Lost in Sound at the Nelson Atkins Museum of Art

Chris Bicourt | December 2, 2017 | NEWS

The Nelson-Atkins Museum of Art in Kansas City, Missouri, has just launched two Antenna-produced immersive walking tours combining the latest in technology with real drama. Stories told by narrators and a changing cast of characters go far beyond describing brush strokes. Imagine the artificial intelligence voiced by Scarlett Johansson in the movie ‘Her’ and you’re getting close to the experience.

Visitors are guided seamlessly through the museum via an app which can be downloaded to theira mobile or an onsite device. Once visitors press “start” they no longer need to interact with their device, embarking on an Antenna-narrated journey that feels like a walking podcast. Navigational directions are subtly embedded in the storytelling and audio is triggered at the exact pace of the visitor’s movements, creating magical moments of discovery and wonder.

From masterpieces to little-known gems, the museum’s collection is, Antenna’s storytellers offer new ways of relating to the museum’s collection. Follow one of the tours and a group of four friends share the hidden facts they’ve discovered in pieces of art throughout the galleries. While looking at Gustave Caillebotte’s “Portrait of Richard Gallo”, visitors hear what sounds like a dinner partyconversation, revealing facts like why “poubelle” is the French word for “trash can” and why newspapers are nicknamed “rags”.
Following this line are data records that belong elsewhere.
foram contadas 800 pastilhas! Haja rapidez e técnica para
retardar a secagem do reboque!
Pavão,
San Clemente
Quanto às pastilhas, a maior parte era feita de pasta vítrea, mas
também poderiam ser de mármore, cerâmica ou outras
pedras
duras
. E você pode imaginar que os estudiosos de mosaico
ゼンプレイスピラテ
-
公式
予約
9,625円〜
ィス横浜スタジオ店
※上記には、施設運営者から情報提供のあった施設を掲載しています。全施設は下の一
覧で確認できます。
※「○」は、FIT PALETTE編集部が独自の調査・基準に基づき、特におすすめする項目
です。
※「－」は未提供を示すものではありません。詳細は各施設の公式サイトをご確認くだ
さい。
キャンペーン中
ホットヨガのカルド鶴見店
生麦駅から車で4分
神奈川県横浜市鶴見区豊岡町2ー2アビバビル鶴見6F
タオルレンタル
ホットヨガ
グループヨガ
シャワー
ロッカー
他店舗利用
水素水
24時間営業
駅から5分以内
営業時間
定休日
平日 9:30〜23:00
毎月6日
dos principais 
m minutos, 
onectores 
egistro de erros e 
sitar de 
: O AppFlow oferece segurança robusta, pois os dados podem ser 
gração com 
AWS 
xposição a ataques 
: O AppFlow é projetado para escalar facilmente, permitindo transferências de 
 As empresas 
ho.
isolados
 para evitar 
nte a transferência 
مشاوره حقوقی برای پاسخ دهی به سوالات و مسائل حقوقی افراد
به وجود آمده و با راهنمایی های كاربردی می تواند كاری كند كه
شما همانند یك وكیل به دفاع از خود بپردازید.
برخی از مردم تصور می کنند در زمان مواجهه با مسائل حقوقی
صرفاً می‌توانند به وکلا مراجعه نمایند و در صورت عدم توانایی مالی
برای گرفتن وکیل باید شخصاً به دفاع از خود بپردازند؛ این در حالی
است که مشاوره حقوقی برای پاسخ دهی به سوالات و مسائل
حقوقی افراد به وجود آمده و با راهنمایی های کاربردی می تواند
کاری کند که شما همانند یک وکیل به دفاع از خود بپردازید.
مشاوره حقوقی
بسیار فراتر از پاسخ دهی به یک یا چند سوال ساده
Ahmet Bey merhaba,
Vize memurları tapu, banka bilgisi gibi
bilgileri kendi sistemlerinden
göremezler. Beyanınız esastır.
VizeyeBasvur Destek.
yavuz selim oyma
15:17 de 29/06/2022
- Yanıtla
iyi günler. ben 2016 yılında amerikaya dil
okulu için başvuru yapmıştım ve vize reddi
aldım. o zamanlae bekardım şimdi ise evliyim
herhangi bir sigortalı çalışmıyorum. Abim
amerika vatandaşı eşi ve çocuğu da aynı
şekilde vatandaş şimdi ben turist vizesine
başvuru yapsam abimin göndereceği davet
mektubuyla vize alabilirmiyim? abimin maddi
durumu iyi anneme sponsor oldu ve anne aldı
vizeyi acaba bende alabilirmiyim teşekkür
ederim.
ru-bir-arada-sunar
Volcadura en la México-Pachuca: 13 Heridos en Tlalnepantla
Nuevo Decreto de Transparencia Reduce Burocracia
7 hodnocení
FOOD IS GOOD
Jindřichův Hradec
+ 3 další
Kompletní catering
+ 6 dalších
Follow the other route and visitors are immersed in heartbreaking and exhilarating stories on the nature of love. At Edgar Degas’ bronze “Grand Arabesque”, a real-life ballerina describes her passion for dance that is so deep, she gladly walks around with bloody feet.
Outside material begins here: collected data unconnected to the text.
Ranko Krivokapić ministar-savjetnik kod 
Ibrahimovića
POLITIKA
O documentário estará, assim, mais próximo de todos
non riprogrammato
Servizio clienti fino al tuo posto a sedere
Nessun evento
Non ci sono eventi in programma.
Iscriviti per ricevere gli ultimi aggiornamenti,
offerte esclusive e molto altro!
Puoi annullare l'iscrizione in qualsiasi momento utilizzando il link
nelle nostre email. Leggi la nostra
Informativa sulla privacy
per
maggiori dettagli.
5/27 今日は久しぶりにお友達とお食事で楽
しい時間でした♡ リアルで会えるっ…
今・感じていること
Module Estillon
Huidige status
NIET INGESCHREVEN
Iterative testing and close collaboration between Antenna and the museum were vital to the project because the Nelson-Atkins is only the second museum in the United States, after the SFMOMA-Antenna collaboration, to create this type of innovative, story-led, location-aware tour using the Detour app.
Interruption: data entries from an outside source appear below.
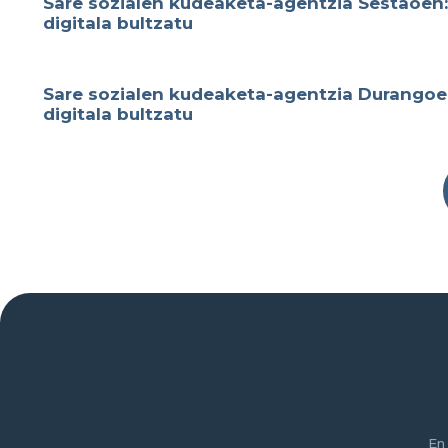
Sare sozialen kudeaketa-agentzia Sestaoen:
digitala bultzatu
Sare sozialen kudeaketa-agentzia Durangoen
digitala bultzatu
En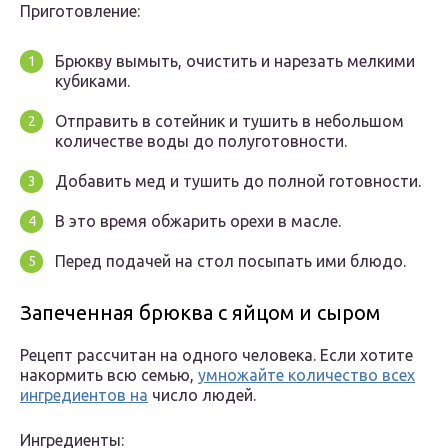
Приготовление:
Брюкву вымыть, очистить и нарезать мелкими
кубиками.
Отправить в сотейник и тушить в небольшом
количестве воды до полуготовности.
Добавить мед и тушить до полной готовности.
В это время обжарить орехи в масле.
Перед подачей на стол посыпать ими блюдо.
Запеченная брюква с яйцом и сыром
Рецепт рассчитан на одного человека. Если хотите
накормить всю семью,
умножайте количество всех
ингредиентов на
число людей.
Ингредиенты: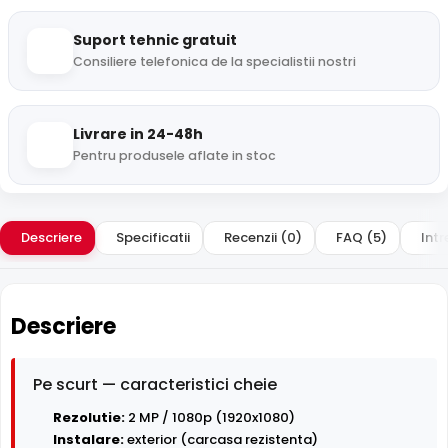
Suport tehnic gratuit
Consiliere telefonica de la specialistii nostri
Livrare in 24-48h
Pentru produsele aflate in stoc
Descriere
Specificatii
Recenzii (0)
FAQ (5)
Intr
Descriere
Pe scurt — caracteristici cheie
Rezolutie:
2 MP / 1080p (1920x1080)
Instalare:
exterior (carcasa rezistenta)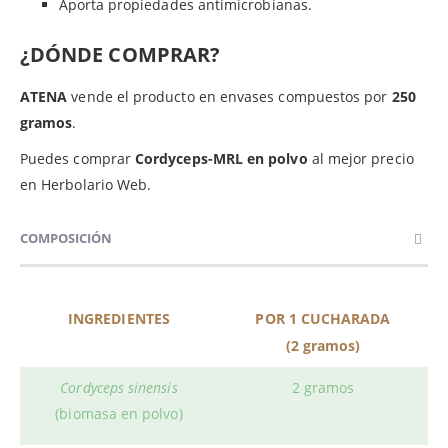
Aporta propiedades antimicrobianas.
¿DÓNDE COMPRAR?
ATENA
vende el producto en envases compuestos por
250
gramos
.
Puedes comprar
Cordyceps-MRL en polvo
al mejor precio
en Herbolario Web.
COMPOSICIÓN
INGREDIENTES
POR 1 CUCHARADA
(2 gramos)
Cordyceps sinensis
2 gramos
(biomasa en polvo)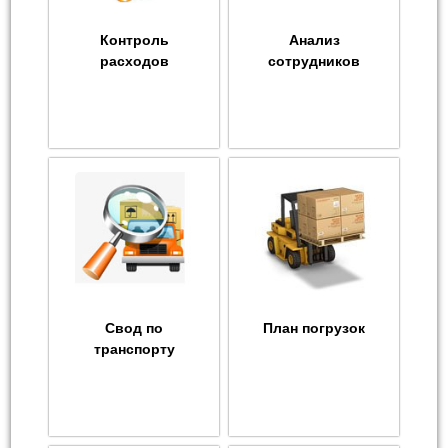
Контроль
Анализ
расходов
сотрудников
Свод по
План погрузок
транспорту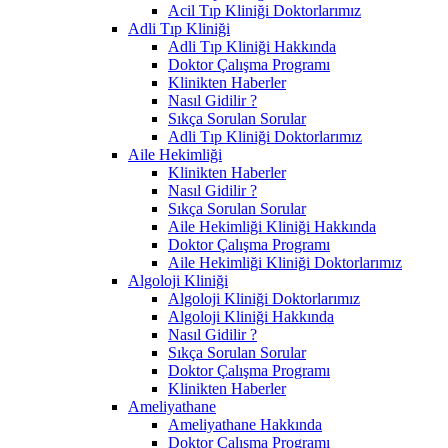
Acil Tıp Kliniği Doktorlarımız
Adli Tıp Kliniği
Adli Tıp Kliniği Hakkında
Doktor Çalışma Programı
Klinikten Haberler
Nasıl Gidilir ?
Sıkça Sorulan Sorular
Adli Tıp Kliniği Doktorlarımız
Aile Hekimliği
Klinikten Haberler
Nasıl Gidilir ?
Sıkça Sorulan Sorular
Aile Hekimliği Kliniği Hakkında
Doktor Çalışma Programı
Aile Hekimliği Kliniği Doktorlarımız
Algoloji Kliniği
Algoloji Kliniği Doktorlarımız
Algoloji Kliniği Hakkında
Nasıl Gidilir ?
Sıkça Sorulan Sorular
Doktor Çalışma Programı
Klinikten Haberler
Ameliyathane
Ameliyathane Hakkında
Doktor Çalışma Programı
“These immersive tours connect with visitors on a deeply human level. The technology allows us to choreograph these magical moments where mind, body, art and space all intersect. Do you learn about the artworks? Of course. But you almost don’t realize it because you are so lost in the story.

“It’s hard to describe but when you turn a corner and your guide gasps in wonder at the same moment you do, it truly feels like you are with a personal companion showing you around.

“It took real daring for the museum to create something so innovative but it has really paid off for their visitors. This is a totally new, fresh and moving form of engagement.”

Anne Manning, Director of Education at the Nelson-Atkins Museum of Art comments: “We saw this chance to design experiences for our visitors that would transform their understanding of our collection – and we grabbed it with both hands. This is exactly what we believe in as a museum.

“This is all new, so we partnered really closely with Antenna to test, iterate and finalize during the development of the soundwalks. It had to work perfectly seamlessly so the technology would disappear and the visitor would focus solely on the story.

“What we have created together is even beyond what we’d hoped. We are seeing visitors have strong emotional responses, from laughter to tears.”